Australians expect to accumulate debt after the holidays – study

The vast majority report having existing debt

Australians expect to accumulate debt after the holidays – study


By Jonalyn Cueto

New research has revealed a worrying number of Australians increasing their credit card limit for more spending for the holiday season and that more than one-fourth of Australians are expecting to accumulate debt after the holidays.

Canstar surveyed 3,199 Australians and found 28% are expecting an average debt of $825 after the holidays, as they plan to spend on presents after essentials, including housing, insurance, bills, food, and clothing. More than half (55%) of those expecting to accumulate debt have a credit card. Of these, 8% don’t have an existing debt on their credit, while a staggering 92% say they do. When asked how close they are to their limit on their credit card, 25% said they are already at their limit. Almost one-fourth (24%) said they have increased their credit limit to cater for more spending.

Worrying personal debt

Steven Mickenbecker (pictured), group executive for financial services at Canstar, warned about spending using credit cards.

“Christmas is a time for family and celebration, but this time of year can also add to a family’s financial stress if they spend money they don’t have,” he noted.

According to Mickenbecker, credit cards are the largest source of personal debt, and at the end of October, the amount accruing interest grew to $17.4 billion, up by $516 million year over year.

“Considering the inflation rate started the year at 7.8%, the almost 3% increase in debt is modest,” he said. “Australians have kept a lid on debt in recent years, but it’s being blown off this Christmas by more than a quarter of Aussies who are adding festive spending, on top of their regular bills, to the tab.”

He advised credit cardholders to let their provider know if they are not seeing a “clear way out of debt”. “The National Debt Helpline is also a source of support and provides advice and guidance on how to approach clearing debts and getting back on track,” said Mickenbecker.

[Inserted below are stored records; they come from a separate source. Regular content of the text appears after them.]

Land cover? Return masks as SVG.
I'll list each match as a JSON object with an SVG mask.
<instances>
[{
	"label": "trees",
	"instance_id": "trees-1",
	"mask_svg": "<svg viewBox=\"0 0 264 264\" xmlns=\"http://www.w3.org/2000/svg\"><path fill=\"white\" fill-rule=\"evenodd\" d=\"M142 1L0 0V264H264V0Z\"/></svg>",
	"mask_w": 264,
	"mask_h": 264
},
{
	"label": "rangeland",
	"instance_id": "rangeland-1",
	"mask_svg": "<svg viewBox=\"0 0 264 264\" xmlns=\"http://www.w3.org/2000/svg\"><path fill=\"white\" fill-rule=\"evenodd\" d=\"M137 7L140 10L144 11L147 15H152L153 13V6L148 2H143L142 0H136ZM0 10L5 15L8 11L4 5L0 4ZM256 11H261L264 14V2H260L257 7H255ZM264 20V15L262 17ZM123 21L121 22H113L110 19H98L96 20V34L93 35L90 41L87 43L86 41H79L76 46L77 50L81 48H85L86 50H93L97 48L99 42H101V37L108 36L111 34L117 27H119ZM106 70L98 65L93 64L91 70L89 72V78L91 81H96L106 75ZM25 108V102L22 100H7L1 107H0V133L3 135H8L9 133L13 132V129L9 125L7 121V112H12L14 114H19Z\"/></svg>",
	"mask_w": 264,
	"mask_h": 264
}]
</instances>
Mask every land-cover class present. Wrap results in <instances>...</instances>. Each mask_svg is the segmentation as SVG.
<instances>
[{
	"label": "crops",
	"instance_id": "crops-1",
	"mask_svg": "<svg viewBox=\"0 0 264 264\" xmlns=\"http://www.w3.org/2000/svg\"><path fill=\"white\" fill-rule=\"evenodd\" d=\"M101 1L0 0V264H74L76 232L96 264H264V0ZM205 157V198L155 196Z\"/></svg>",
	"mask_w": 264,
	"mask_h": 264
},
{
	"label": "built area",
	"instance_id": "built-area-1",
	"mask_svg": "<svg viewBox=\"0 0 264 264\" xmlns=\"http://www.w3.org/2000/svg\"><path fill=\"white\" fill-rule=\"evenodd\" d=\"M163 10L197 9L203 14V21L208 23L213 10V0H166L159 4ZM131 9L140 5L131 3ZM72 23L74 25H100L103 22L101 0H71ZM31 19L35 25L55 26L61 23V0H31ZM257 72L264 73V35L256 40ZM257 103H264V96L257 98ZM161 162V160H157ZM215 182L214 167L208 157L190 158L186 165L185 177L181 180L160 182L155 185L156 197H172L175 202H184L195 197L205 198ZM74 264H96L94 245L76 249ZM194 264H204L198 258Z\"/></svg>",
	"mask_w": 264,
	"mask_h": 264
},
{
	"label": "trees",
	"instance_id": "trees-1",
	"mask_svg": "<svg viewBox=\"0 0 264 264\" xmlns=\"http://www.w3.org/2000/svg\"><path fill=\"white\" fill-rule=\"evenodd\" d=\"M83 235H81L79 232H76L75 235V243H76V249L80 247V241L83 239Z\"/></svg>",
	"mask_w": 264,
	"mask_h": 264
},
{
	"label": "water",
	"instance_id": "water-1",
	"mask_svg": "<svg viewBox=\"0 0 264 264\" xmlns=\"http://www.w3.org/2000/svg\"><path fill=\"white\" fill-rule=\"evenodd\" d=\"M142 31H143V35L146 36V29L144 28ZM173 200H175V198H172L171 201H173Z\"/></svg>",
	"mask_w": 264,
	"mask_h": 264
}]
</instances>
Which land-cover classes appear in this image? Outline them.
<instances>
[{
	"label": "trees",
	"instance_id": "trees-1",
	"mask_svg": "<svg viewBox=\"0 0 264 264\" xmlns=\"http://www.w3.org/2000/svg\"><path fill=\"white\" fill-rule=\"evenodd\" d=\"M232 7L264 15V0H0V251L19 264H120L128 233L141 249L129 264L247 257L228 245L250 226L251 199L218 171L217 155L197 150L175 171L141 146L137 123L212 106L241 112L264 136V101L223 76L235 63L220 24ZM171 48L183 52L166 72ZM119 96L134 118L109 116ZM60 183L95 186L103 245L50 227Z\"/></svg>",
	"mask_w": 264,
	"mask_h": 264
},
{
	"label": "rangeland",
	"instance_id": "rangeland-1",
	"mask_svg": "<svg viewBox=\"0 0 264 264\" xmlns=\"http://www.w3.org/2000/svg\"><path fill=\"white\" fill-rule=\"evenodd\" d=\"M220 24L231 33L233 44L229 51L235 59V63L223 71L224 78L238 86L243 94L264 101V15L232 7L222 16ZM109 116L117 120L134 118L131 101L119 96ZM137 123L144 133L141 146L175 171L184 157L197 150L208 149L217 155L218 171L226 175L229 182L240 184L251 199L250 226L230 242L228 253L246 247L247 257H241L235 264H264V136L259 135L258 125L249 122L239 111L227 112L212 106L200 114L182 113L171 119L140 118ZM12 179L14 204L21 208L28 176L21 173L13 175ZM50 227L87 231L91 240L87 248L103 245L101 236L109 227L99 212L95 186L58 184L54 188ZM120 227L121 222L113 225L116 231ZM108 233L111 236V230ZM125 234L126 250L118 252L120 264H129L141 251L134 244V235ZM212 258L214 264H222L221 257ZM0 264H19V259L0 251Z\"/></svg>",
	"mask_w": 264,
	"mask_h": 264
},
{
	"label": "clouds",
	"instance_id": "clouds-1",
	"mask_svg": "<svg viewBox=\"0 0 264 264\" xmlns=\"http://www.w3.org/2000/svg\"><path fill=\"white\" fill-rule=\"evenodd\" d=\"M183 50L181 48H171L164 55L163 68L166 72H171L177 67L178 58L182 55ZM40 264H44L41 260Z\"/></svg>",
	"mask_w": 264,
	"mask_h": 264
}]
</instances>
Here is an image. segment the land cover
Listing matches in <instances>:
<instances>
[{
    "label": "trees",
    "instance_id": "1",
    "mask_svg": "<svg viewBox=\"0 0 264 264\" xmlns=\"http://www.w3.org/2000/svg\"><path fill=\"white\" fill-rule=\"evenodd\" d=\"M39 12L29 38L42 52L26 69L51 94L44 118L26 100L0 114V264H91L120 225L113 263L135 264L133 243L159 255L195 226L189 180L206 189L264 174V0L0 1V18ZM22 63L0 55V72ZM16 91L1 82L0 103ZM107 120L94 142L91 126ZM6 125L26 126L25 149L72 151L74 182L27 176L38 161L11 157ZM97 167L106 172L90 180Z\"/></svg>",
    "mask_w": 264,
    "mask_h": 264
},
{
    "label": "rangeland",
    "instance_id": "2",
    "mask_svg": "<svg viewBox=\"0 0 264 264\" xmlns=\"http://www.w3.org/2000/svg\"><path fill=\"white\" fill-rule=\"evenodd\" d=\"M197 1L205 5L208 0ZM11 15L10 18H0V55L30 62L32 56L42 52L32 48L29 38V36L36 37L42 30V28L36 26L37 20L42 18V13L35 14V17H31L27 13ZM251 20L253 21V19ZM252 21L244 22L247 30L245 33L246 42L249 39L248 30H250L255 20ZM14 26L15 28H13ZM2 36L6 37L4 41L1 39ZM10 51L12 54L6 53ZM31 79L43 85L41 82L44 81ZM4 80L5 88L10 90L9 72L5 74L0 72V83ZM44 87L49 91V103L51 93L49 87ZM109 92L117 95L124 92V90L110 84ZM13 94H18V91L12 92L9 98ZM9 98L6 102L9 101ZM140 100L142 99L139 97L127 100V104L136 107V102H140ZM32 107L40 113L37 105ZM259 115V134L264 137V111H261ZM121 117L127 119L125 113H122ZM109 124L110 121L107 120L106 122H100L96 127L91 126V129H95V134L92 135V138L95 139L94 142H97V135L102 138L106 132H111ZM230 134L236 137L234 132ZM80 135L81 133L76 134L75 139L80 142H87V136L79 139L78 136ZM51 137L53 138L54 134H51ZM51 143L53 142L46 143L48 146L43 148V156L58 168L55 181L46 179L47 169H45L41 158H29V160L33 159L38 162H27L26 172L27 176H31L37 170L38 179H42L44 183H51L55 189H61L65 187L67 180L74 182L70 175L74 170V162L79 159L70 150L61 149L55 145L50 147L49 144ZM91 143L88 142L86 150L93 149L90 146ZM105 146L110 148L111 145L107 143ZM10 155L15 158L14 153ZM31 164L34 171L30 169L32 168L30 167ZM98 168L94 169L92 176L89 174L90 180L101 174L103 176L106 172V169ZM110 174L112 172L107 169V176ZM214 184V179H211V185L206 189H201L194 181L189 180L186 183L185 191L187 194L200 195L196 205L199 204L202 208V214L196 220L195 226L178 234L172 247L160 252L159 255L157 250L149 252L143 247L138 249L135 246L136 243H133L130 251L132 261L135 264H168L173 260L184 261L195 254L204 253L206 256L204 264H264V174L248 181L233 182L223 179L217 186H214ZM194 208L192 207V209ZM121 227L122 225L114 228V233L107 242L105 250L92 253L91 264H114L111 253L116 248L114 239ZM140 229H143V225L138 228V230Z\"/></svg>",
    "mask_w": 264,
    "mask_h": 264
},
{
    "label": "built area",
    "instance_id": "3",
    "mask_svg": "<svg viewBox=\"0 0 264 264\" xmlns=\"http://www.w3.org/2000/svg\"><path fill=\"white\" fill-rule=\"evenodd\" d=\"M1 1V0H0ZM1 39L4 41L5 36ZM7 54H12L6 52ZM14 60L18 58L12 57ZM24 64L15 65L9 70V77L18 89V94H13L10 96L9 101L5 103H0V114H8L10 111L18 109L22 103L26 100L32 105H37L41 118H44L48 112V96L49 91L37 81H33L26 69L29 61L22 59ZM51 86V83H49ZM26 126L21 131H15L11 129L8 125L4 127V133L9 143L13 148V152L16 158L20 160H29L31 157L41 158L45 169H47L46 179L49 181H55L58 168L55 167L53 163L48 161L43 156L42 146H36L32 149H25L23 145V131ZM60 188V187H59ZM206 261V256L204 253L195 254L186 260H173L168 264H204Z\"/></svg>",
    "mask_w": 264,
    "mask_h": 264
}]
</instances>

Canstar also shared some ways to avoid credit card debt:

  • Spend within your means and consider a credit card with a 0% introductory interest rate on purchases, which will apply for a limited time, such as the first 12 months, before switching to a higher purchase rate.
  • Avoid using your credit card for more purchases, except in the case of emergencies.
  • Reduce your credit card limit to avoid any additional temptation to spend.
  • Pay the debt with the highest interest rate or the smallest debt first. Close each credit card account when you pay it off.
  • Consider a 0% balance transfer offer for any lingering debt. This will provide a limited period to repay the debt with no interest charged on the existing debt. Keep in mind interest will likely be charged on any new purchases.